Conseil supérieur de l'éducation
 
La reconnaissance des acquis, UNE RESPONSABILITÉ POLITIQUE ET SOCIALE

 

Dans un avis rendu public en juin, en présence d'une centaine de personnes réunies au Centre Saint-Pierre, à Montréal, le Conseil supérieur de l'éducation demande à l'État québécois, aux partenaires du marché du travail, aux ordres professionnels, ainsi qu'aux institutions d'enseignement secondaire, collégial et universitaire, de mettre en commun et d'arrimer progressivement leurs systèmes respectifs de reconnaissance des acquis.

À ses yeux, la question de la reconnaissance des acquis doit passer d'un statut essentiellement technique à celui d'enjeu politique, social et économique important et constituer une pièce maîtresse de la politique gouvernementale de la formation continue en préparation. La formation continue doit en effet reposer sur une reconnaissance crédible des connaissances et des compétences des personnes, qu'elles aient été acquises dans le réseau scolaire ou hors de celui-ci, au Québec, au Canada ou ailleurs dans le monde.

 

Un droit pour les individus

Pour le Conseil supérieur de l'éducation, toute personne a droit à la reconnaissance sociale de ses acquis, que ce soit pour accéder à des études ou à une fonction de travail. Elle ne devrait pas avoir à réapprendre ce qu'elle sait déjà, quels qu'aient été les lieux, les circonstances ou les méthodes d'apprentissage. Il lui incombe, en contrepartie, de fournir la preuve de ses acquis. Les critères qui président à la reconnaissance des acquis doivent, quant à eux, être explicites et transparents.
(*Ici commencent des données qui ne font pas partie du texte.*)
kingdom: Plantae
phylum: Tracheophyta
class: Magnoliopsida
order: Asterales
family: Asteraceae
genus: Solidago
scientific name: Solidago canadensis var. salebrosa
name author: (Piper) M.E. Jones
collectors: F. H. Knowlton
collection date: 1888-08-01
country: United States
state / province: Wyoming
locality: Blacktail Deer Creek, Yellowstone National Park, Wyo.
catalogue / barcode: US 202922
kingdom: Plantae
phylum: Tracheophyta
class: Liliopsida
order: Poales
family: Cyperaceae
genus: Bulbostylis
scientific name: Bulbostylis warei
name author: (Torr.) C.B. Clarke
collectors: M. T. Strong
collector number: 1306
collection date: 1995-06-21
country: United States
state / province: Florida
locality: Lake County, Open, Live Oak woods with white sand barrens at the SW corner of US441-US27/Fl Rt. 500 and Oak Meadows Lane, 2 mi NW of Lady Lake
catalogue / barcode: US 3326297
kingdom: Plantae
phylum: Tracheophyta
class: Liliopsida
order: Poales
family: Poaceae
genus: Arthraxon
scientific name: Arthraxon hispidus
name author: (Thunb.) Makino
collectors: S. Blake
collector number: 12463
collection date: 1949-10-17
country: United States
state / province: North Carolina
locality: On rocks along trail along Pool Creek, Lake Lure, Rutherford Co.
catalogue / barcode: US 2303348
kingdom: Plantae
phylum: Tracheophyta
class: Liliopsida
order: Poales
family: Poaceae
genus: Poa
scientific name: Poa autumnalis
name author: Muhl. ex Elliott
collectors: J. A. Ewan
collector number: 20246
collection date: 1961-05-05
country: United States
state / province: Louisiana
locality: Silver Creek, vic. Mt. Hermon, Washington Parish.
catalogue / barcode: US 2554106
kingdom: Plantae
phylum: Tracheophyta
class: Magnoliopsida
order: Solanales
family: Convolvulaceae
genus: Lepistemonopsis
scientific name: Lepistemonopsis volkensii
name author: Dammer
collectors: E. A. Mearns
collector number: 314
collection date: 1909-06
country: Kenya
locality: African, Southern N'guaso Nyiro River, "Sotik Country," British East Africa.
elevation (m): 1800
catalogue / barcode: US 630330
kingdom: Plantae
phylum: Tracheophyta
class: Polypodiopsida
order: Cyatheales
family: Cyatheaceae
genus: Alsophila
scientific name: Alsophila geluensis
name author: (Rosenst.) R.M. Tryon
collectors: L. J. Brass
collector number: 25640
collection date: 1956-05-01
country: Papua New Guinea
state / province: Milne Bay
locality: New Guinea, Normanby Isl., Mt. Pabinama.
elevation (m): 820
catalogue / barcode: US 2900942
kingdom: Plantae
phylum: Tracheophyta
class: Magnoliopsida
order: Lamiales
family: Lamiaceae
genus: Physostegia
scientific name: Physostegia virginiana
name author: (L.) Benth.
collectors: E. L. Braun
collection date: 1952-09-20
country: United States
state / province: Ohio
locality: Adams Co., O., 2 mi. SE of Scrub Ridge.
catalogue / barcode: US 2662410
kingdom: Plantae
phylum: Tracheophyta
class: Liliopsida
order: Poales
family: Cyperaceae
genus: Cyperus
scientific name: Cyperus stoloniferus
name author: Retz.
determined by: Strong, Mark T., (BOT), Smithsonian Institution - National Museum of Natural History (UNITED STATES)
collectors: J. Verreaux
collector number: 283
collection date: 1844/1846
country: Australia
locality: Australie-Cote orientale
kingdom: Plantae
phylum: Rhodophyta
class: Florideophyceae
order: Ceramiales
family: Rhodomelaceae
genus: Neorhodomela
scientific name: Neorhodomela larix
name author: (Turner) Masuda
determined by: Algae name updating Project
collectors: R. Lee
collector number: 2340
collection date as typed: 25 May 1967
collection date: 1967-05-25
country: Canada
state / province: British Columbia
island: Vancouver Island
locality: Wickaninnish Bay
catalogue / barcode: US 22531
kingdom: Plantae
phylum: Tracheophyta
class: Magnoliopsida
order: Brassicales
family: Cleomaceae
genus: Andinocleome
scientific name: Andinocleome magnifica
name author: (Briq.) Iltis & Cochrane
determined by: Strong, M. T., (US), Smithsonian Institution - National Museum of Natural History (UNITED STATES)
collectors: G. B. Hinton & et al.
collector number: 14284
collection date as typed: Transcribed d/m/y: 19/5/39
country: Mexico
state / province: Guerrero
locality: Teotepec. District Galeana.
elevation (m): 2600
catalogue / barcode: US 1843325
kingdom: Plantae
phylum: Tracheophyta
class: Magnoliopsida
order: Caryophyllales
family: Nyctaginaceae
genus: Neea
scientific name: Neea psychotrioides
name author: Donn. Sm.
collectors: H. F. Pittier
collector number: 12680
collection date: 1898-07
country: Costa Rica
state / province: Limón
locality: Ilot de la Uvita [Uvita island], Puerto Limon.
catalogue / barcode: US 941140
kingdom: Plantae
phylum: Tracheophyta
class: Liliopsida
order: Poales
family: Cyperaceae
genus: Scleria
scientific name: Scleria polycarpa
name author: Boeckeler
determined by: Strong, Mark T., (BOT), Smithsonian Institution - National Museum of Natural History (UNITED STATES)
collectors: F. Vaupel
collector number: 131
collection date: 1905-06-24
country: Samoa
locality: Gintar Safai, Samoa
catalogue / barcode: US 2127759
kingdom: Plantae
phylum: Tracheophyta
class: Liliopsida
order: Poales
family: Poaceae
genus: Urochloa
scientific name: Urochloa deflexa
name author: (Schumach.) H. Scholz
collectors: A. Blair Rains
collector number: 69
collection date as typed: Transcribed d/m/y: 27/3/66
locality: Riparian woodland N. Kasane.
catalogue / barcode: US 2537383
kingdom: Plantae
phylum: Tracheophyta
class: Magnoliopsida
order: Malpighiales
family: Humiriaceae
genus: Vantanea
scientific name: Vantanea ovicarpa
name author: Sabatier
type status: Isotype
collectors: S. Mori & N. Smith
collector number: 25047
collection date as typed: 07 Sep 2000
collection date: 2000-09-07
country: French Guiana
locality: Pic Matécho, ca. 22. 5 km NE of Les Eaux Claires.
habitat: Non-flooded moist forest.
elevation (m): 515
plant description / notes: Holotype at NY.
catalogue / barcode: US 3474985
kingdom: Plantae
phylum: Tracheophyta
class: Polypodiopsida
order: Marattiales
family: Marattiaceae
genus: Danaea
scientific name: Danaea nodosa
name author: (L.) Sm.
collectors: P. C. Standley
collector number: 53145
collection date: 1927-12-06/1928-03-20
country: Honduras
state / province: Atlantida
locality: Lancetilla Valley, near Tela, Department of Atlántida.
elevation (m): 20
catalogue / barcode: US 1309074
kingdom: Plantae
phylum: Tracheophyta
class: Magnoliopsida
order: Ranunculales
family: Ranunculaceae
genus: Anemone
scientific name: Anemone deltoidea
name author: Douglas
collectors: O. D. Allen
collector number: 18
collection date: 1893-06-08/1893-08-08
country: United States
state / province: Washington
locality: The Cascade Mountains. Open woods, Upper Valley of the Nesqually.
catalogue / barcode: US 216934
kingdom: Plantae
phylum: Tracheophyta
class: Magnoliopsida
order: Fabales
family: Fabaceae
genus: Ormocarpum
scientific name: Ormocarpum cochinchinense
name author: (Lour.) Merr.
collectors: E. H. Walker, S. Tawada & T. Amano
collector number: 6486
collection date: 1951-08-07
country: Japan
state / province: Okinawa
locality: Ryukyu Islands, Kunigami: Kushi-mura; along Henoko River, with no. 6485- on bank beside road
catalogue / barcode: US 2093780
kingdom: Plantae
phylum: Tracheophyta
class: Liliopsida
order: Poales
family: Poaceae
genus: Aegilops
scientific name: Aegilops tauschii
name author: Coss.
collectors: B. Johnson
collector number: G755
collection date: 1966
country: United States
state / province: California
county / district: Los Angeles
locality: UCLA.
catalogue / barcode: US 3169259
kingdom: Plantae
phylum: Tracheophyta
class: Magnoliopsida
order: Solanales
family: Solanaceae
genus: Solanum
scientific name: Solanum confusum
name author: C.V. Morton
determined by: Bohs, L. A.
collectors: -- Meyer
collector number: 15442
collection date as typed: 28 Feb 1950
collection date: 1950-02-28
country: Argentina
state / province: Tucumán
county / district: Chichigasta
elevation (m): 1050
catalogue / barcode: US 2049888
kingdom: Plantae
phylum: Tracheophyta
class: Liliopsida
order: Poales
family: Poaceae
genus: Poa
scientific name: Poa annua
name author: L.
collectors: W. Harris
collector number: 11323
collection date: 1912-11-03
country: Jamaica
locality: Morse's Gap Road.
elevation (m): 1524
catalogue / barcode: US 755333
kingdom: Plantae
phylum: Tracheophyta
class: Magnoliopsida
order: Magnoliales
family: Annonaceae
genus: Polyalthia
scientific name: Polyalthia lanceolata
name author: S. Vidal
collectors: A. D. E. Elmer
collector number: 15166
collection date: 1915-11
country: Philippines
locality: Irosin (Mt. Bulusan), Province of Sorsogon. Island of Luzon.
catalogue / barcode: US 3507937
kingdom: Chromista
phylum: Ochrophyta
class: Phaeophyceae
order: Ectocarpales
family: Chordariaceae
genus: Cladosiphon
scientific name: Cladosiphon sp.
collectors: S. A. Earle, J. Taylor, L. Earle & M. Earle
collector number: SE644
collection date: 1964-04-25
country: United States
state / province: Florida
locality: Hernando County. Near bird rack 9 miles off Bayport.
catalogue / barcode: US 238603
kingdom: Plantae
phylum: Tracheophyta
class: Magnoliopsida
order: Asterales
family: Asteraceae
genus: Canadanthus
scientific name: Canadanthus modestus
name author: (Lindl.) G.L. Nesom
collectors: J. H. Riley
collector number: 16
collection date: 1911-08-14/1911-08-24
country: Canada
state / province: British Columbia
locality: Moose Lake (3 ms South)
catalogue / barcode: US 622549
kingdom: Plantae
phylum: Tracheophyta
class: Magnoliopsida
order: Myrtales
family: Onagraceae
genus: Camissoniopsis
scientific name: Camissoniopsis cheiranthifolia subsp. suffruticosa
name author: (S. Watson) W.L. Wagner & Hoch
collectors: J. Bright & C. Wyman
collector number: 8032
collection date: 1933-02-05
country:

C'est à la lumière de ces principes que le Conseil analyse les modalités de reconnaissance des acquis en place dans le réseau de l'éducation. Il en ressort une volonté inégale des établissements et des lacunes importantes dans l'organisation des services. Ainsi le système d'éducation est-il généralement peu enclin à reconnaître les compétences des personnes acquises en cours d'emploi.

Aux obstacles auxquels sont confrontés tous les adultes, s'en ajoutent d'autres pour les personnes immigrantes quand il s'agit de faire reconnaître des études hors du Québec ou des acquis extrascolaires : manque d'information sur les conditions d'exercice des métiers et professions, manque de familiarité avec les équipements utilisés, manque de maîtrise du français ou de l'anglais.

 

Une responsabilité de l'État

Le Conseil supérieur de l'éducation constate aussi l'existence de voies parallèles de reconnaissance de la qualification de la main-d'œuvre (programmes d'études, cahiers de normes professionnelles), dont il craint qu'elles ne deviennent étanches et tentent de s'ériger en monopoles.

Signalant que la société québécoise n'a ni l'intérêt ni les moyens d'élaborer deux systèmes parallèles, le Conseil demande à l'État de prendre les mesures nécessaires pour que les différents ministères (Éducation, Emploi-Québec, Relations avec les citoyens et Immigration), les établissements d'enseignement, ainsi que les employeurs, puissent reconnaître les titres émis en dehors de leur responsabilité respective. Il recommande à cet égard l'établissement de « passerelles » entre les systèmes de reconnaissance des acquis et la constitution d'un répertoire national des compétences, exigeant la mise en relation des « référentiels » existants.

Le Conseil demande au ministre de l'Éducation de prendre l'initiative de la constitution et de la mise à jour de ce répertoire de compétences et de convenir avec la ministre responsable d'Emploi-Québec des moyens à mettre en œuvre pour y parvenir.